Episodic Genius

occurring occasionally and at irregular intervals

Back in 2012, a new IP allocation was made called “shared address space.” At first glance, you might think that this allocation is just like the old RFC 1918 allocation. Maybe the IANA decided that we could use a fresh allocation of these things because our address space is feeling a little cramped.

That wasn’t it. ISPs and other service providers needed an address space that can be reused in different geographies, doesn’t overlap with any global IP addresses and, just as importantly, won’t overlap with any private IP address usage on customers’ private networks.

I shared my thoughts on how this address space should be used in a recent email to the OpenStack-operators mailing list. Here is a condensed version of that email:

I’d discourage the use of for any tenant networks. The introduction of the RFC says that there are limits to this address space that existing private address spaces don’t have.

In particular, Shared Address Space can only be used in Service Provider networks or on routing equipment that is able to do address translation across router interfaces when the addresses are identical on two different interfaces.

The closest this would get to a customer is the router at the customer’s edge an address from this range (like your home router’s external address). It may also include equipment that is provided and managed by the provider. These devices pass packets and use the shared address space to communicate with other devices in the service provider’s network but they are never seen by the end user in the packets that reach their devices.

If tenants and other people in general start getting the idea that these addresses are just a fresh allocation of new RFC 1918 equivalent addresses and they start using them then this will limit availability for the infrastructure networks where they were meant to be used. This defeats the purpose for allocating this space.
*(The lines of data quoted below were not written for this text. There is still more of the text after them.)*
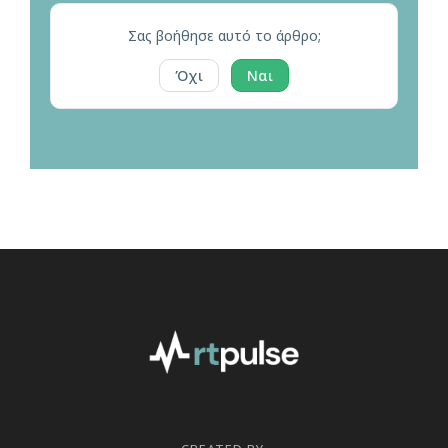
Σας βοήθησε αυτό το άρθρο;
Όχι
Ναι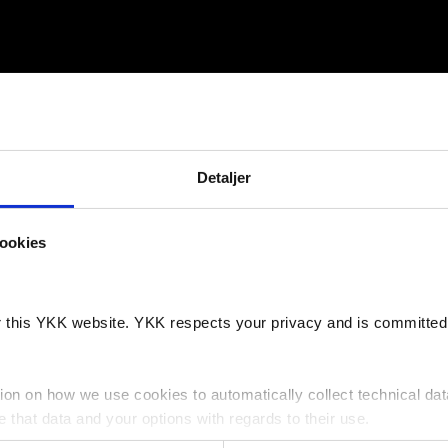
Detaljer
 brochurer. Du kan se
Vil 
n under brochurerne.
ookies
vores
Fash
or this YKK website. YKK respects your privacy and is committed 
ion on how we use cookies to automatically collect technical dat
that data and your options with regards to their use.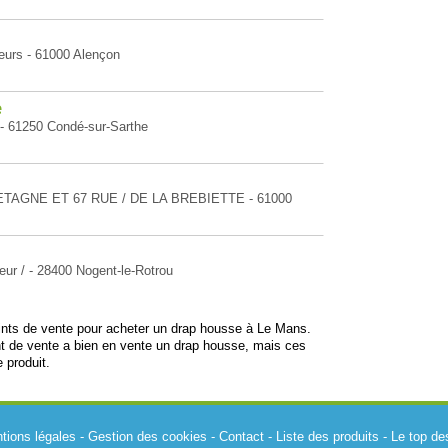
ieurs - 61000 Alençon
e
 - 61250 Condé-sur-Sarthe
BRETAGNE ET 67 RUE / DE LA BREBIETTE - 61000
eur / - 28400 Nogent-le-Rotrou
oints de vente pour acheter un drap housse à Le Mans.
t de vente a bien en vente un drap housse, mais ces
 produit.
tions légales
-
Gestion des cookies
-
Contact
-
Liste des produits
-
Le top de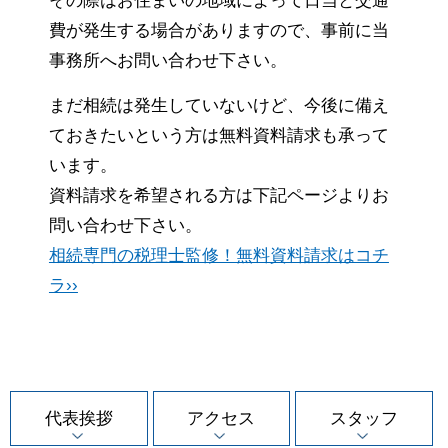
その際はお住まいの地域によって日当と交通
費が発生する場合がありますので、事前に当
事務所へお問い合わせ下さい。
まだ相続は発生していないけど、今後に備え
ておきたいという方は無料資料請求も承って
います。
資料請求を希望される方は下記ページよりお
問い合わせ下さい。
相続専門の税理士監修！無料資料請求はコチ
ラ››
代表挨拶
アクセス
スタッフ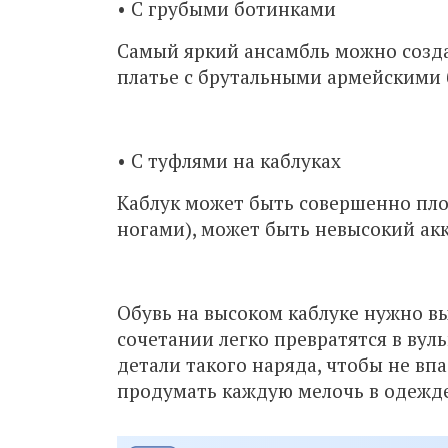
• С грубыми ботинками
Самый яркий ансамбль можно созда
платье с брутальными армейскими
• С туфлями на каблуках
Каблук может быть совершенно пло
ногами), может быть невысокий ак
Обувь на высоком каблуке нужно в
сочетании легко превратятся в вул
детали такого наряда, чтобы не впа
продумать каждую мелочь в одежде,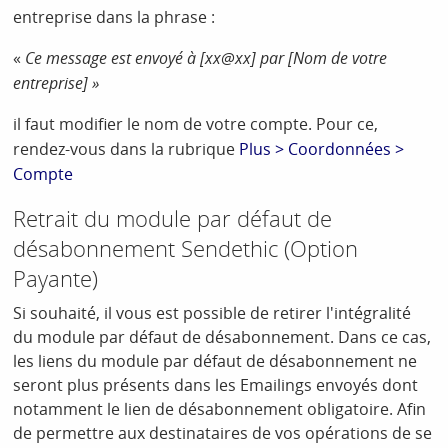
entreprise dans la phrase :
«
Ce message est envoyé à [xx@xx] par [Nom de votre
entreprise] »
il faut modifier le nom de votre compte. Pour ce,
rendez-vous dans la rubrique
Plus > Coordonnées >
Compte
Retrait du module par défaut de
désabonnement Sendethic (Option
Payante)
Si souhaité, il vous est possible de retirer l'intégralité
du module par défaut de désabonnement. Dans ce cas,
les liens du module par défaut de désabonnement ne
seront plus présents dans les Emailings envoyés dont
notamment le lien de désabonnement obligatoire. Afin
de permettre aux destinataires de vos opérations de se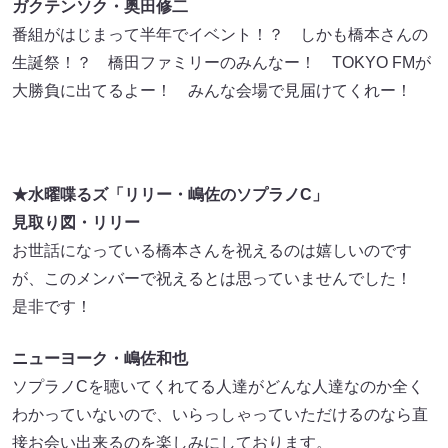
ガクテンソク・奥田修二
番組がはじまって半年でイベント！？ しかも橋本さんの
生誕祭！？ 橋田ファミリーのみんなー！ TOKYO FMが
大勝負に出てるよー！ みんな会場で見届けてくれー！
★水曜喋るズ「リリー・嶋佐のソプラノC」
見取り図・リリー
お世話になっている橋本さんを祝えるのは嬉しいのです
が、このメンバーで祝えるとは思っていませんでした！
是非です！
ニューヨーク・嶋佐和也
ソプラノCを聴いてくれてる人達がどんな人達なのか全く
わかっていないので、いらっしゃっていただけるのなら直
接お会い出来るのを楽しみにしております。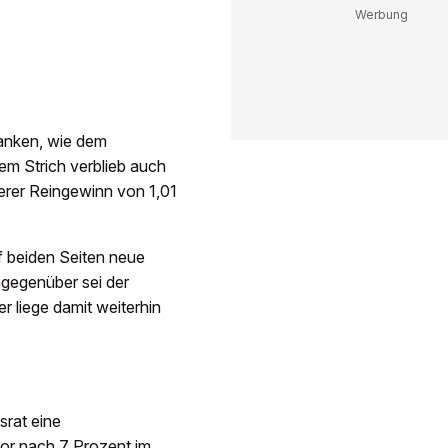
ranken, wie dem
em Strich verblieb auch
erer Reingewinn von 1,01
uf beiden Seiten neue
gegenüber sei der
r liege damit weiterhin
srat eine
or nach 7 Prozent im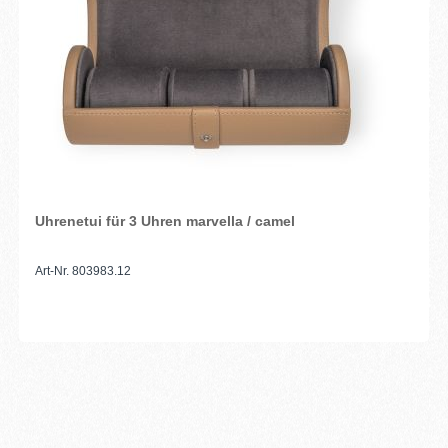
Uhrenetui für 3 Uhren marvella / camel
Art-Nr. 803983.12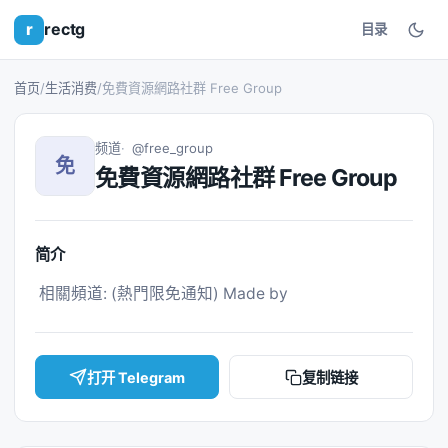
r
rectg
目录
首页
/
生活消费
/
免費資源網路社群 Free Group
频道
@free_group
免
免費資源網路社群 Free Group
简介
 相關頻道: (熱門限免通知) Made by 
打开 Telegram
复制链接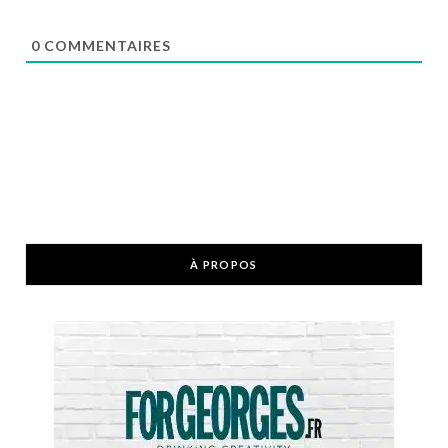
0
COMMENTAIRES
À PROPOS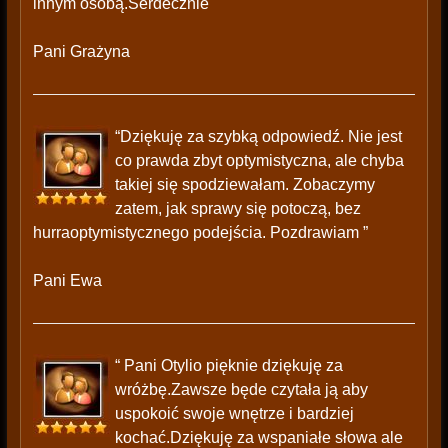
innym osobą.Serdecznie "
Pani Grażyna
“Dziękuję za szybką odpowiedź. Nie jest
co prawda zbyt optymistyczna, ale chyba
takiej się spodziewałam. Zobaczymy
zatem, jak sprawy się potoczą, bez
hurraoptymistycznego podejścia. Pozdrawiam ”
Pani Ewa
“ Pani Otylio pięknie dziękuję za
wróżbę.Zawsze będe czytała ją aby
uspokoić swoje wnętrze i bardziej
kochać.Dziękuję za wspaniałe słowa ale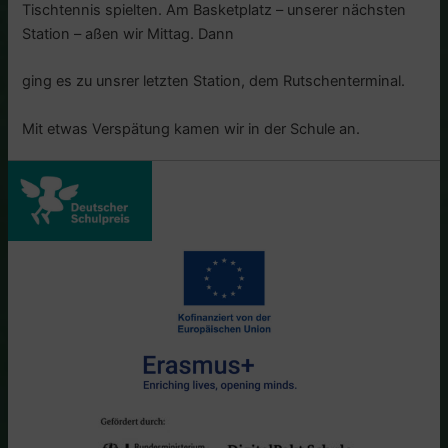
Tischtennis spielten. Am Basketplatz – unserer nächsten
Station – aßen wir Mittag. Dann
ging es zu unsrer letzten Station, dem Rutschenterminal.
Mit etwas Verspätung kamen wir in der Schule an.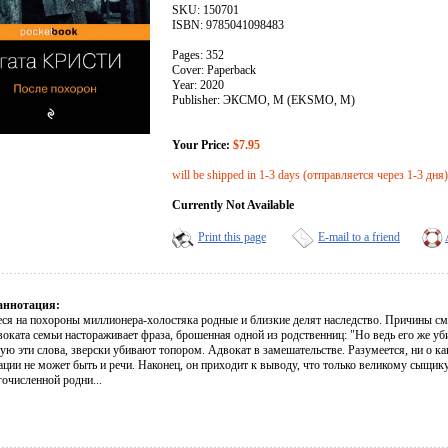
SKU: 150701
ISBN: 9785041098483
Pages: 352
Cover: Paperback
Year: 2020
Publisher: ЭКСМО, М (EKSMO, M)
Your Price:
$7.95
will be shipped in 1-3 days (отправляется через 1-3 дня)
Currently Not Available
Print this page
E-mail to a friend
аннотация:
ся на похороны миллионера-холостяка родные и близкие делят наследство. Причины см
воката семьи настораживает фраза, брошенная одной из родственниц: "Но ведь его же у
ую эти слова, зверски убивают топором. Адвокат в замешательстве. Разумеется, ни о к
уации не может быть и речи. Наконец, он приходит к выводу, что только великому сыщ
очисленной родни...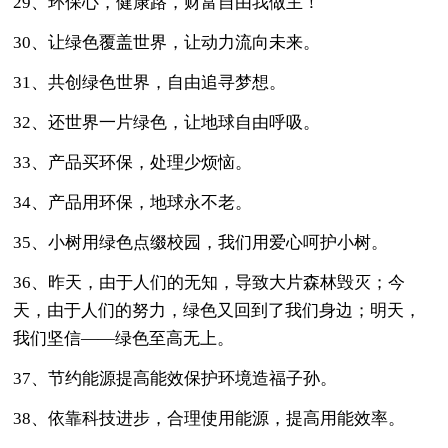
29、环保心，健康路，财富自由我做主！
30、让绿色覆盖世界，让动力流向未来。
31、共创绿色世界，自由追寻梦想。
32、还世界一片绿色，让地球自由呼吸。
33、产品买环保，处理少烦恼。
34、产品用环保，地球永不老。
35、小树用绿色点缀校园，我们用爱心呵护小树。
36、昨天，由于人们的无知，导致大片森林毁灭；今
天，由于人们的努力，绿色又回到了我们身边；明天，
我们坚信——绿色至高无上。
37、节约能源提高能效保护环境造福子孙。
38、依靠科技进步，合理使用能源，提高用能效率。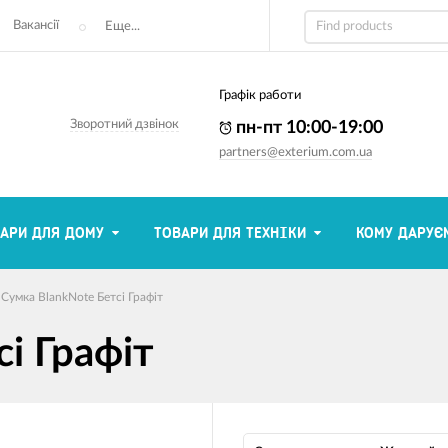
Вакансії
Еще...
Графік работи
Зворотний дзвінок
пн-пт 10:00-19:00
partners@exterium.com.ua
АРИ ДЛЯ ДОМУ
ТОВАРИ ДЛЯ ТЕХНІКИ
КОМУ ДАРУЄ
Сумка BlankNote Бетсі Графіт
і Графіт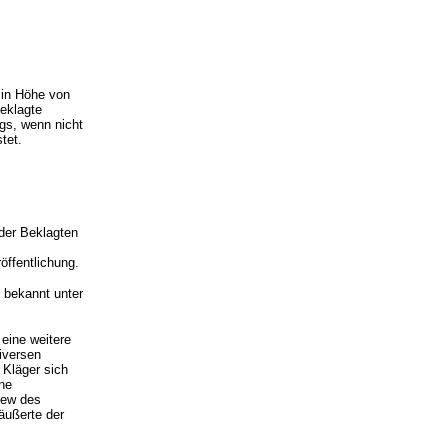
g in Höhe von
Beklagte
gs, wenn nicht
tet.
der Beklagten
öffentlichung.
 bekannt unter
eine weitere
iversen
 Kläger sich
ne
iew des
äußerte der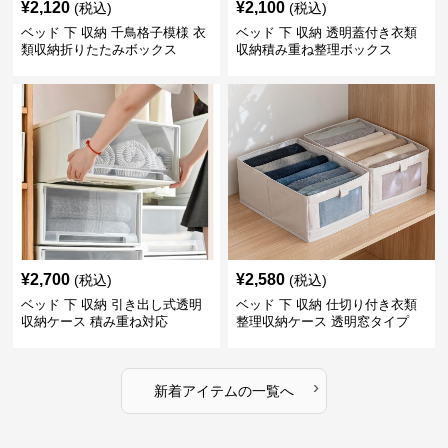
¥
2,120
¥
2,100
(税込)
(税込)
ベッド 下 収納 千鳥格子模様 衣
ベッド 下 収納 透明蓋付き衣類
類収納折りたたみボックス
収納積み重ね整理ボックス
¥
2,700
¥
2,580
(税込)
(税込)
ベッド 下 収納 引き出し式透明
ベッド 下 収納 仕切り付き衣類
収納ケース 積み重ね対応
整理収納ケース 透明窓タイプ
›
新着アイテムの一覧へ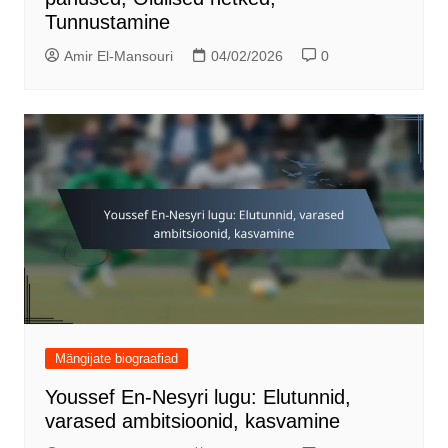
Tunnustamine
Amir El-Mansouri
04/02/2026
0
Mängijate biograafiad
Youssef En-Nesyri lugu: Elutunnid,
varased ambitsioonid, kasvamine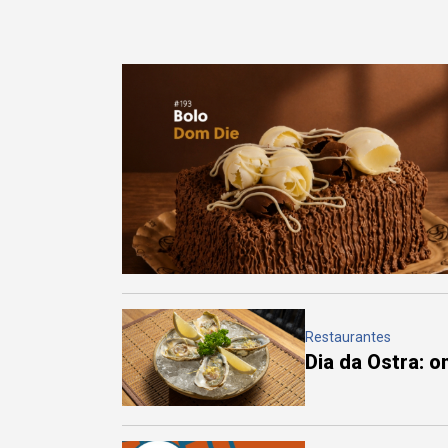
Restaurantes
Dia da Ostra: 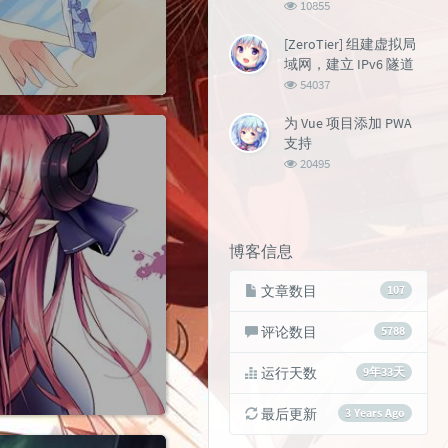
浏
10855
览
次
[ZeroTier] 组建虚拟局
数:
域网，建立 IPv6 隧道
浏
54037
览
次
为 Vue 项目添加 PWA
数:
支持
浏
20495
览
次
数:
博客信息
文章数目
107
评论数目
5788
运行天数
9年33天
最后更新
3 Years Ago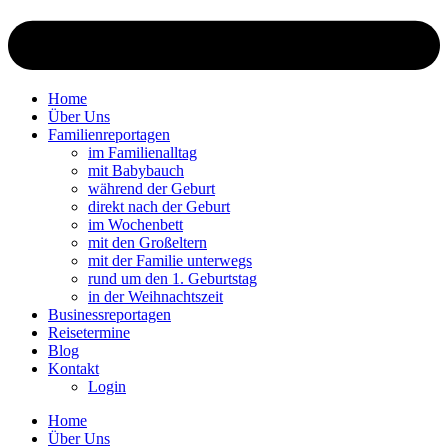
Home
Über Uns
Familienreportagen
im Familienalltag
mit Babybauch
während der Geburt
direkt nach der Geburt
im Wochenbett
mit den Großeltern
mit der Familie unterwegs
rund um den 1. Geburtstag
in der Weihnachtszeit
Businessreportagen
Reisetermine
Blog
Kontakt
Login
Home
Über Uns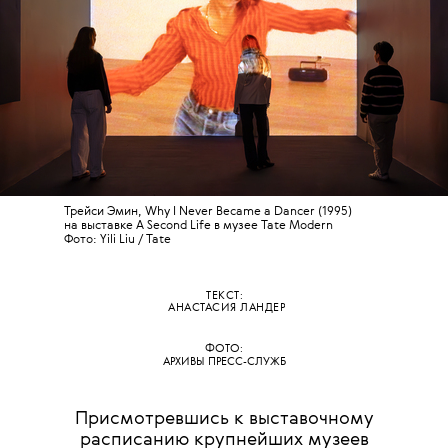
Трейси Эмин,
Why I Never Became a Dancer (1995)
на выставке A Second Life в музее Tate Modern
Фото:
Yili Liu /
Tate
ТЕКСТ:
АНАСТАСИЯ ЛАНДЕР
ФОТО:
АРХИВЫ ПРЕСС-СЛУЖБ
Присмотревшись к выставочному
расписанию крупнейших музеев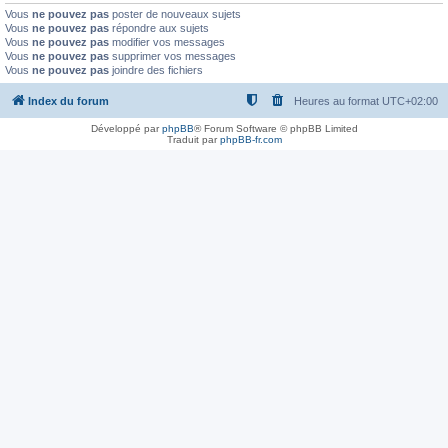
Vous
ne pouvez pas
poster de nouveaux sujets
Vous
ne pouvez pas
répondre aux sujets
Vous
ne pouvez pas
modifier vos messages
Vous
ne pouvez pas
supprimer vos messages
Vous
ne pouvez pas
joindre des fichiers
Index du forum
Heures au format
UTC+02:00
Développé par
phpBB
® Forum Software © phpBB Limited
Traduit par
phpBB-fr.com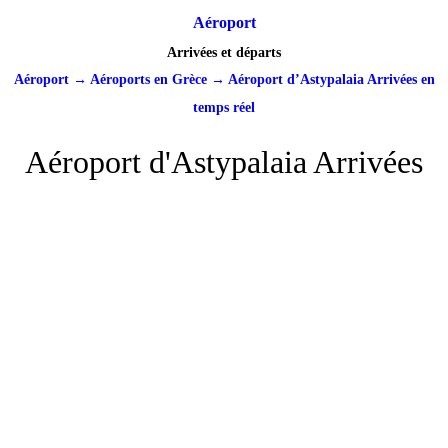
Aéroport
Arrivées et départs
Aéroport
→
Aéroports en Grèce
→
Aéroport d’Astypalaia Arrivées en
temps réel
Aéroport d'Astypalaia Arrivées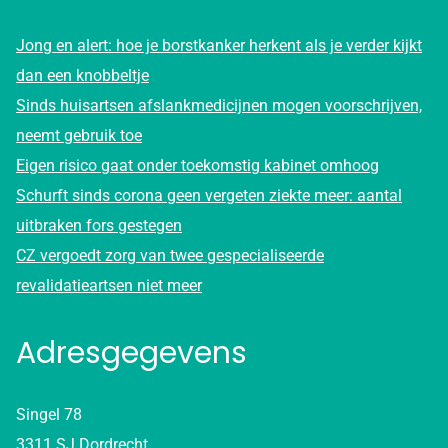
Jong en alert: hoe je borstkanker herkent als je verder kijkt
dan een knobbeltje
Sinds huisartsen afslankmedicijnen mogen voorschrijven,
neemt gebruik toe
Eigen risico gaat onder toekomstig kabinet omhoog
Schurft sinds corona geen vergeten ziekte meer: aantal
uitbraken fors gestegen
CZ vergoedt zorg van twee gespecialiseerde
revalidatieartsen niet meer
Adresgegevens
Singel 78
3311 SJ Dordrecht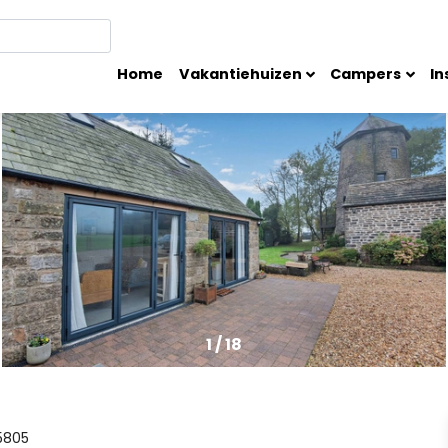
Home
Vakantiehuizen
Campers
In
1
/
18
5805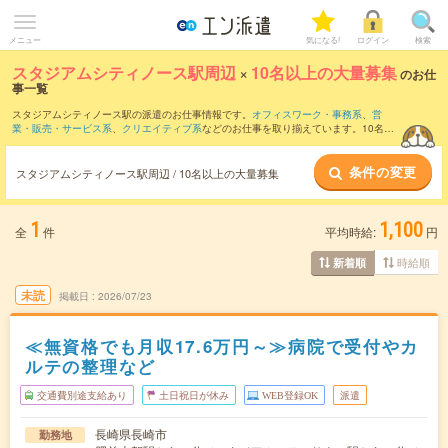
メニュー
気になる!
ログイン
検索
スタジアムシティノース駅周辺
×
10名以上の大量募集
のお仕
事一覧
スタジアムシティノース駅の派遣のお仕事情報です。
オフィスワーク・事務系
、
営
業・販売・サービス系
、
クリエイティブ系
などのお仕事を取り揃えています。10名以
上の大量募集の条件の他に、
交通費別途支給あり
、
職種未経験OK
、
友だちと一緒の応
募OK
などのこだわり条件も取り揃えています。
条件の変更
スタジアムシティノース駅周辺 / 10名以上の大量募集
1
1,100
全
件
平均時給:
円
時給順
新着順
未読
掲載日
2026/07/23
≪無資格でも月収17.6万円～≫病院で受付やカ
ルテの整理など
交通費別途支給あり
土日祝日が休み
WEB登録OK
派遣
長崎県長崎市
勤務地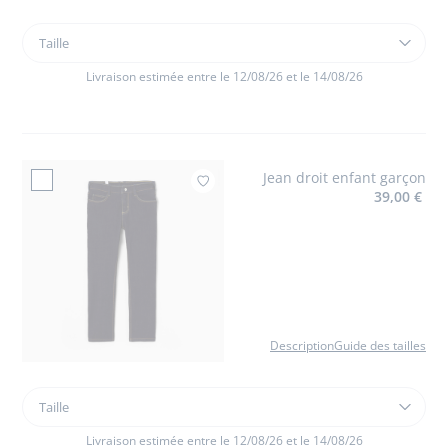
Taille
Taille
Pull
en
Livraison estimée entre le 12/08/26 et le 14/08/26
cachemire
enfant
garçon
Jean droit enfant garçon
Ajouter à mes favoris 
39,00 €
Description
Guide des tailles
Taille
Taille
Jean
droit
Livraison estimée entre le 12/08/26 et le 14/08/26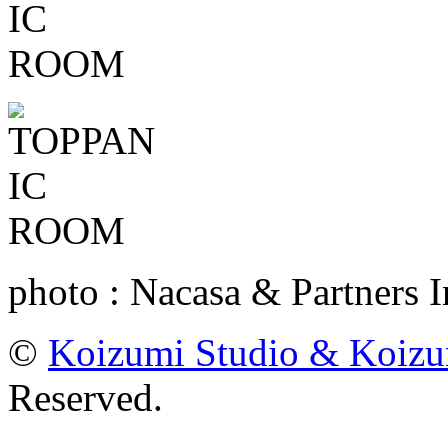
photo : Nacasa & Partners I
©
Koizumi Studio & Koiz
Reserved.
Don’t use these addresses on your home, corporate or other networks thinking that this is just an addition to the existing RFC 1918 addresses! This address space can be used carefully to reduce pressure or your address space but use it properly, please. Use it for your routers and other infrastructure to talk to each and other isolated, confined areas but don’t expose these addresses to your end-users and be sure the scope where these addresses are viable within your organization’s network is strictly limited.

If you decide to strictly use NAT between the tenant networks and the rest of the network, then it is isolated but I still worry about exposing the addresses to tenants. It is a small step to go from this to further use of RFC 6598 addresses by the customer in other places. As an example, say the customer wants a VPN to their tenant network. Now, these addresses are routing in to their networks. Pretty soon, the customer is using the address space on their own in a way that conflicts with a provider and we’re back at square one. Service providers should always have the right-of-way with this space.